Frontiers in psychology January 1, 2020 Peer reviewed DOI: 10.3389/fpsyg.2020.538644 via PubMed

Summary

A pragmatic reading shows that enactivism and ecological realism are compatible despite the former's constructivism and the latter's realism. The slime mold Physarum polycephalum builds chemical barriers from its own slime trails, then avoids them while foraging, demonstrating that agent-enacted environments can bear affordances that exist independently. Agent-enacted values have the same status as ecological affordances and do not imply subjectivism. Internal conditions, including visceral systems and gut bacteria, can alter worldly configurations and invert values without subjectivism, cutting across the somatic focus of enactivism and the environmental emphasis of ecological realism.

Study at a glance

Design theoretical or philosophical paper
Key finding Enactivism and ecological realism can be reconciled through a pragmatic reading that treats agent-enacted values as having the same external status as ecological affordances, illustrated by Physarum polycephalum's self-created, affordance-bearing geographies.

Abstract

A widely cited roadblock to bridging ecological psychology and enactivism is that the former identifies with realism and the latter identifies with constructivism, which critics charge is subjectivist.
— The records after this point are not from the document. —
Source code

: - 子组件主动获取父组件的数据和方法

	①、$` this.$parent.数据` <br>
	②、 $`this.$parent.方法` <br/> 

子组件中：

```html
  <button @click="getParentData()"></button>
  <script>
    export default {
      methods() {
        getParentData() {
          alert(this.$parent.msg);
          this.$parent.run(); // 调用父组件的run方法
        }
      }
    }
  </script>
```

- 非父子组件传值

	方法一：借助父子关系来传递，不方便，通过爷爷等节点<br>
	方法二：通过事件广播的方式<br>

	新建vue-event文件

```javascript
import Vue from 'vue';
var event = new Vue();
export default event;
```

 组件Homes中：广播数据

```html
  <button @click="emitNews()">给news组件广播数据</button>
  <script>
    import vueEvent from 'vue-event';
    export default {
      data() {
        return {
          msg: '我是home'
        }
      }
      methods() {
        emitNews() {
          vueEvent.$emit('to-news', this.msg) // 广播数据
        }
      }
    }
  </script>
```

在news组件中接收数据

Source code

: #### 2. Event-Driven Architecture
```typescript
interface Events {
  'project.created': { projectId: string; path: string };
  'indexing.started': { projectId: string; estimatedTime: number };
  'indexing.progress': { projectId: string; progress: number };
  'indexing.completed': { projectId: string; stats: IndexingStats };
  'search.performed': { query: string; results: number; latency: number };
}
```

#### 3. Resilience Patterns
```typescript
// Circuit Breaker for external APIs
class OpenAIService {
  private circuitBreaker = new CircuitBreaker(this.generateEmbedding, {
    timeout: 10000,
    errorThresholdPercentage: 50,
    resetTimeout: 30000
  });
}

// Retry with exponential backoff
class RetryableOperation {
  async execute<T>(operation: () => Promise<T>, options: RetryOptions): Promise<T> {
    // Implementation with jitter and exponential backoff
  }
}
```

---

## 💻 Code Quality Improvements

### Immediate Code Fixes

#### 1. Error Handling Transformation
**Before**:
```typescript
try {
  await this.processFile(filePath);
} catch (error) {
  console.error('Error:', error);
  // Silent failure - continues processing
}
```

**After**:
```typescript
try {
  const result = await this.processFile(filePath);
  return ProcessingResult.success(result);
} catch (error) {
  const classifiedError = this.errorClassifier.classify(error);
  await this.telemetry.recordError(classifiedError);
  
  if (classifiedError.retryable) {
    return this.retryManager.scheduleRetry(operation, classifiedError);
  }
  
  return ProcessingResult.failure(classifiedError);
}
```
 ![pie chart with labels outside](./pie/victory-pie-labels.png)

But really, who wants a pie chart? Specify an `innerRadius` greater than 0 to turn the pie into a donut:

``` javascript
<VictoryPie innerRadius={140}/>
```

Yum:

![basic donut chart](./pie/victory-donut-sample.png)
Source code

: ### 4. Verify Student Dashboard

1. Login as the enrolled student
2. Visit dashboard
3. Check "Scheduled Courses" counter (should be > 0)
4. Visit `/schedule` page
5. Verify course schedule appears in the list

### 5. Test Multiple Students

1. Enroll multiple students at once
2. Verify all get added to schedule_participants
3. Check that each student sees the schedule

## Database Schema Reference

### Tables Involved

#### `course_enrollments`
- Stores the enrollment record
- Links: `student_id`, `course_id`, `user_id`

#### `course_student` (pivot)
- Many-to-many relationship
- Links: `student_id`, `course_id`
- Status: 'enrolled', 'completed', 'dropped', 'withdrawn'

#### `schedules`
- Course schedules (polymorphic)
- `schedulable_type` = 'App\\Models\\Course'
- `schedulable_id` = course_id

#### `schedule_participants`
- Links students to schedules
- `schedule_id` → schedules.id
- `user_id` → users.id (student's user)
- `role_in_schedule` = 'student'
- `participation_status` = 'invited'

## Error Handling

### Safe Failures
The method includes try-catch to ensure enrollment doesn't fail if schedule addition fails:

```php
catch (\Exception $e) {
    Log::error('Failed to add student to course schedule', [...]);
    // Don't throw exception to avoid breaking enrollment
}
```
A pragmatic reading, however, suggests non-mental forms of constructivism that simultaneously fit core tenets of enactivism and ecological realism. After advancing a pragmatic version of enactive constructivism that does not obviate realism, I reinforce the position with an empirical illustration: Physarum polycephalum, a communal unicellular organism that leaves slime trails that form chemical barriers that it avoids in foraging explorations. Here, environmental building and sensorimotor engagement are part of the same process with P. polycephalum coordinating around self-created, affordance-bearing geographies, which nonetheless exist independently in ways described by ecological realists. For ecological psychologists, affordances are values, meaning values are external to the perceiver. I argue that agent-enacted values have the same status and thus do not obviate ecological realism or generate subjectivism. The constructivist-realist debate organizes around the emphasis that enactivists and ecological theorists respectively place on the inner constitution of organisms vs. the structure of environments. Building on alimentary themes introduced in the P. polycephalum example and also in Gibson's work, I go on to consider how environment, brain, visceral systems, and even bacteria within them enter perceptual loops. This highlights almost unfathomable degrees of mutually modulating internal and external synchronization. It also shows instances in which internal conditions alter worldly configurations and invert values, in Gibson's sense of the term, albeit without implying subjectivism. My aim is to cut across the somatic focus of enactive constructivism and the external environment-oriented emphasis of ecological realism and show that enactivism can enrich ecological accounts of value.